Replay Attacks Explained…or…”God, I miss Mr. Sparkles.”

First, a brief review of how blockchains work:

Blockchains consist of blocks. Blocks are created (mined) every so often and added to the blockchain.

Blocks contain transactions.

Commonly, a transaction sends money from one account to another. The data required to describe such a transaction includes the senders account, the recipients account, and the amount of money to send.

Such a transaction must be signed by the private key of the sender.

Once it is signed, the data is packed up as bytecode and pushed from the senders chosen blockchain node to the rest of the blockchain.

It is the private key that protects the senders currency. No one can create a valid transaction without signing that transaction, creating a properly signed string of bytes describing that specific transaction.

Miners gather these transactions, and, for a fee, add them to the next block mined, should they be the lucky miner that mines that block.

A duplicate blockchain:

Now, imagine we make an exact copy of a blockchain, as easily accessible as the rest of the blockchain. The state of the Copy blockchain, and it’s history, is exactly the same as the state of the Original blockchain, for all intents and purposes, up until the moment the next block is created on each chain.

Further, a set of miners appears to service the copy blockchain. Further, criminals are aware of this.

The day the Copy blockchain is created, 99% of the world decides to use the new Copy blockchain, including you. You make sure your blockchain node only talks to nodes on that chain.

For convenience, we will call the currency of the Original blockchain ETC, and the currency of the Copy blockchain ETH.

You, not having read this post, decide it would be a good idea to sell all your ETC to a stranger in exchange for USD, at five cents per ETC.

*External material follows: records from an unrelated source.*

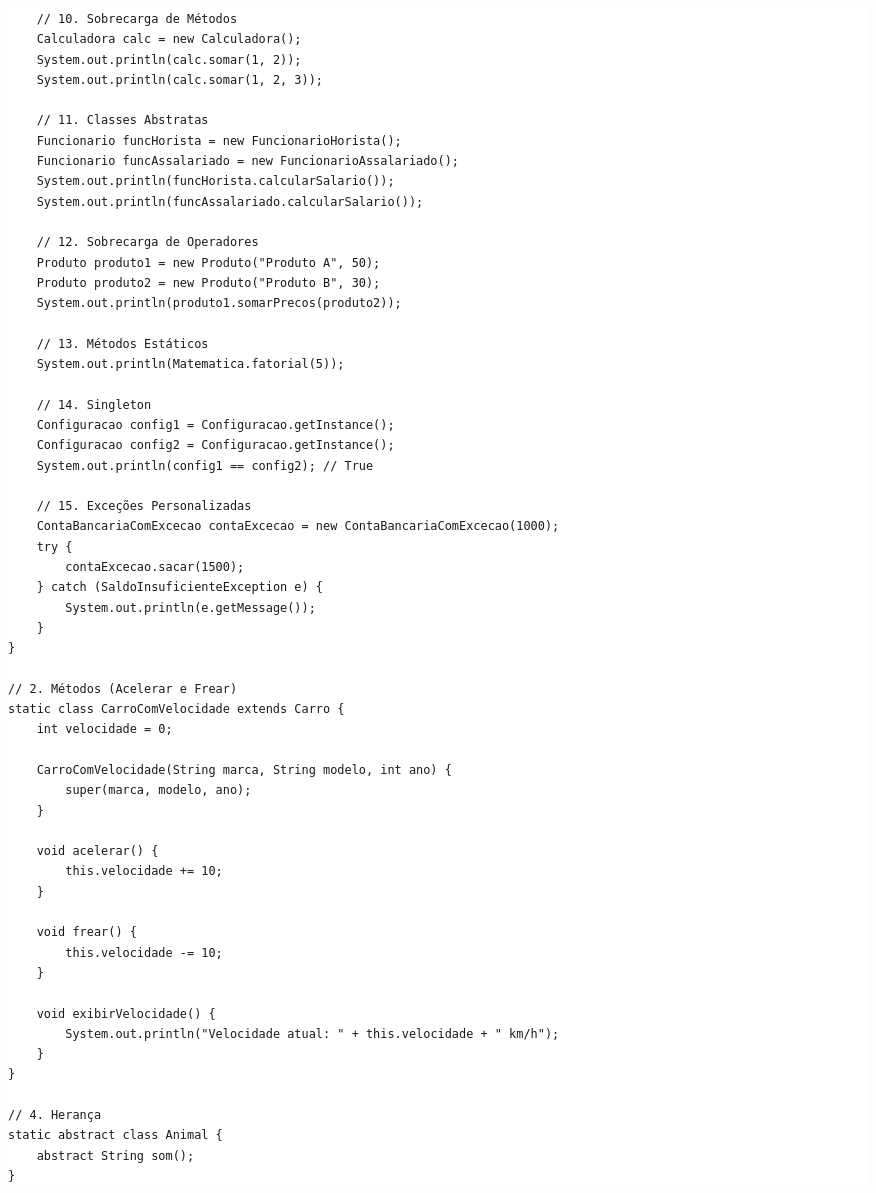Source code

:         // 10. Sobrecarga de Métodos
        Calculadora calc = new Calculadora();
        System.out.println(calc.somar(1, 2));
        System.out.println(calc.somar(1, 2, 3));

        // 11. Classes Abstratas
        Funcionario funcHorista = new FuncionarioHorista();
        Funcionario funcAssalariado = new FuncionarioAssalariado();
        System.out.println(funcHorista.calcularSalario());
        System.out.println(funcAssalariado.calcularSalario());

        // 12. Sobrecarga de Operadores
        Produto produto1 = new Produto("Produto A", 50);
        Produto produto2 = new Produto("Produto B", 30);
        System.out.println(produto1.somarPrecos(produto2));

        // 13. Métodos Estáticos
        System.out.println(Matematica.fatorial(5));

        // 14. Singleton
        Configuracao config1 = Configuracao.getInstance();
        Configuracao config2 = Configuracao.getInstance();
        System.out.println(config1 == config2); // True

        // 15. Exceções Personalizadas
        ContaBancariaComExcecao contaExcecao = new ContaBancariaComExcecao(1000);
        try {
            contaExcecao.sacar(1500);
        } catch (SaldoInsuficienteException e) {
            System.out.println(e.getMessage());
        }
    }

    // 2. Métodos (Acelerar e Frear)
    static class CarroComVelocidade extends Carro {
        int velocidade = 0;

        CarroComVelocidade(String marca, String modelo, int ano) {
            super(marca, modelo, ano);
        }

        void acelerar() {
            this.velocidade += 10;
        }

        void frear() {
            this.velocidade -= 10;
        }

        void exibirVelocidade() {
            System.out.println("Velocidade atual: " + this.velocidade + " km/h");
        }
    }

    // 4. Herança
    static abstract class Animal {
        abstract String som();
    }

So you fire up a second computer, with a different blockchain node, and make sure it only talks to the Original blockchain. You copy your private keys to that computer, and sell all your ETC to that stranger for a few pennies per ETC.

Hey, it’s not a big deal, right? You don’t care about ETC, really. You are just making a few extra bucks. What you really care about is that ETH you need to use to pay off your house and buy Unicorns with.

You pocket the 5000USD and run, grinning, to the super-expensive ice-cream store, where you buy the most expensive, and delicious, five thousand dollar ice cream ever — an ice cream that only the smartest, wealthiest people can afford.

When you get home, licking your lovely ice cream cone, you decide to check your ETH balance.

“What the WHAT!!”, you say, dropping your ice cream into the kitty litter. Your ETH balance is ZERO!!

But you were so smart!!! What could have happened!!!

Well, remember that transaction you made, sending one bazillion ETC to random_person in exchange for five thousand US dollars?

That was signed by your private key, and uploaded to a blockchain with the same account history. Your account is the same, the account of the criminal you sold fifty million ETC to is the same, everything is the same.

All the criminal had to do was to broadcast that same transaction to the Copy blockchain, the one with the ETH currency, and it looked valid, because it was!

The realization dawns upon you. All that effort you put into understanding blockchain tech, the good luck you had to be an early adopter. It’s all gone…leaving you only with the sad, sticky ice cream that remains on your sad hand to show for it.

It tastes terrible. Your cat, Mr. Sparkles, thinks you are crazy and moves out. When you are evicted, a more sensible person moves in. Mr. Sparkles is adopted by the new owner, who buys him a Unicorn. :(

Beware the replay attack. Don’t let this happen to you.